++++ Daten zur Aufgabe

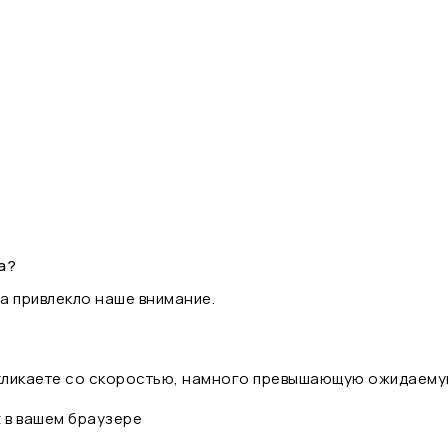
а?
а привлекло наше внимание.
 кликаете со скоростью, намного превышающую ожидаему
t в вашем браузере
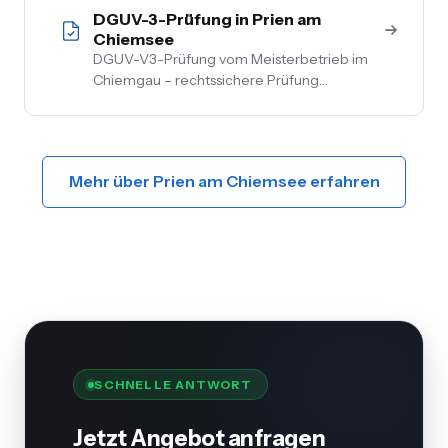
DGUV-3-Prüfung in Prien am
Chiemsee
DGUV-V3-Prüfung vom Meisterbetrieb im
Chiemgau – rechtssichere Prüfung
ortsfester und ortsveränderlicher Anlagen.
Inkl. Mängelbehebung, digitale
Dokumentation, flexible Termine.
Mehr über Prien am Chiemsee erfahren
SCHNELLE ANTWORT
Jetzt Angebot anfragen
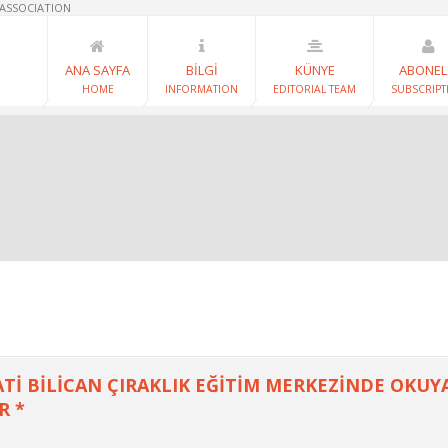
 ASSOCIATION
ANA SAYFA
BİLGİ
KÜNYE
ABONEL
HOME
INFORMATION
EDITORIAL TEAM
SUBSCRIPT
ATİ BİLİCAN ÇIRAKLIK EĞİTİM MERKEZİNDE OKU
R *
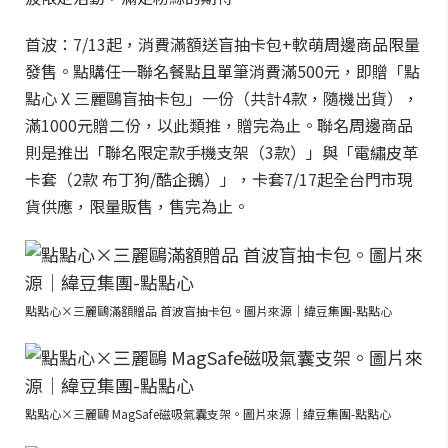
首波：7/13起，消費滿額送盲抽卡包+軟萌周邊商品限量
發售。點購任一聯名餐點且單筆消費滿500元，即贈「點
點心 X 三麗鷗盲抽卡包」一份（共計4款，隨機出貨），
滿1000元贈二份，以此類推，贈完為止。聯名周邊商品
則是推出「聯名限定款手機支架（3款）」與「電繡皮革
卡套（2款 布丁狗/酷企鵝）」，卡套7/17起全台門市現
貨供應，限量販售，售完為止。
點點心×三麗鷗滿額贈品 首波盲抽卡包。圖片來源｜緯豆集團-點點心
點點心×三麗鷗 MagSafe磁吸氣囊支架。圖片來源｜緯豆集團-點點心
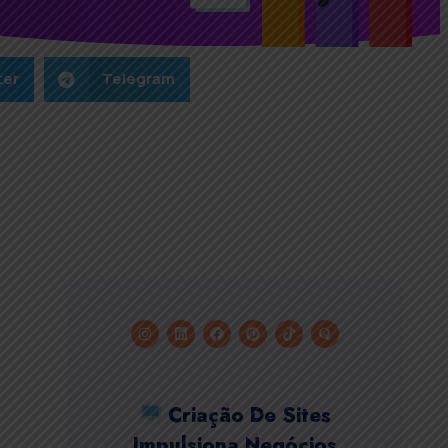
ter
Telegram
Criação De Sites
Impulsiona Negócios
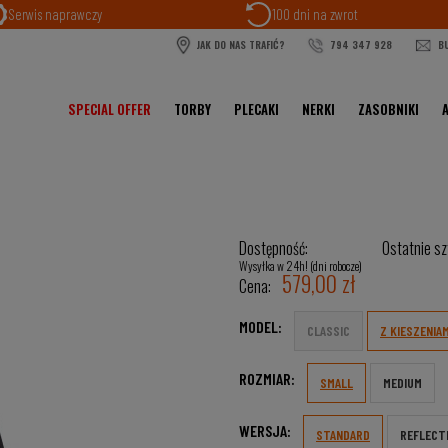
Serwis naprawczy
100 dni na zwrot
JAK DO NAS TRAFIĆ?
794 347 928
BU
SPECIAL OFFER
TORBY
PLECAKI
NERKI
ZASOBNIKI
Dostępność:
Ostatnie sz
Wysyłka w 24h! (dni robocze)
579,00 zł
Cena:
MODEL:
CLASSIC
Z KIESZENIAM
ROZMIAR:
SMALL
MEDIUM
WERSJA:
STANDARD
REFLECT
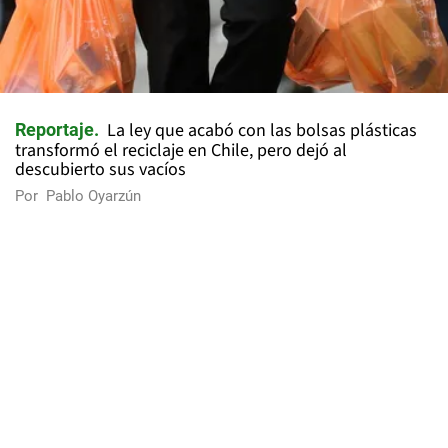
La ley que acabó con las bolsas plásticas
Reportaje
transformó el reciclaje en Chile, pero dejó al
descubierto sus vacíos
Por
Pablo Oyarzún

++++++++

Schreibe den Text aller Einträge Zeile für Zeile unverändert heraus. Die Bilder gehören nicht in die Antwort.

а?
а привлекло наше внимание.
 кликаете со скоростью, намного превышающую ожидаему
t в вашем браузере
DGUV-3-Prüfung in Prien am
Chiemsee
DGUV-V3-Prüfung vom Meisterbetrieb im
Chiemgau – rechtssichere Prüfung
ortsfester und ortsveränderlicher Anlagen.
Inkl. Mängelbehebung, digitale
Dokumentation, flexible Termine.
Mehr über Prien am Chiemsee erfahren
SCHNELLE ANTWORT
Jetzt Angebot anfragen
 ASSOCIATION
ANA SAYFA
BİLGİ
KÜNYE
ABONEL
HOME
INFORMATION
EDITORIAL TEAM
SUBSCRIPT
ATİ BİLİCAN ÇIRAKLIK EĞİTİM MERKEZİNDE OKU
R *
首波：7/13起，消費滿額送盲抽卡包+軟萌周邊商品限量
發售。點購任一聯名餐點且單筆消費滿500元，即贈「點
點心 X 三麗鷗盲抽卡包」一份（共計4款，隨機出貨），
滿1000元贈二份，以此類推，贈完為止。聯名周邊商品
則是推出「聯名限定款手機支架（3款）」與「電繡皮革
卡套（2款 布丁狗/酷企鵝）」，卡套7/17起全台門市現
貨供應，限量販售，售完為止。
點點心×三麗鷗滿額贈品 首波盲抽卡包。圖片來源｜緯豆集團-點點心
點點心×三麗鷗 MagSafe磁吸氣囊支架。圖片來源｜緯豆集團-點點心
ter
Telegram
Criação De Sites
Impulsiona Negócios
Serwis naprawczy
100 dni na zwrot
JAK DO NAS TRAFIĆ?
794 347 928
BU
SPECIAL OFFER
TORBY
PLECAKI
NERKI
ZASOBNIKI
Dostępność:
Ostatnie sz
Wysyłka w 24h! (dni robocze)
579,00 zł
Cena:
MODEL:
CLASSIC
Z KIESZENIAM
ROZMIAR:
SMALL
MEDIUM
WERSJA:
STANDARD
REFLECT
La ley que acabó con las bolsas plásticas
Reportaje
transformó el reciclaje en Chile, pero dejó al
descubierto sus vacíos
Por
Pablo Oyarzún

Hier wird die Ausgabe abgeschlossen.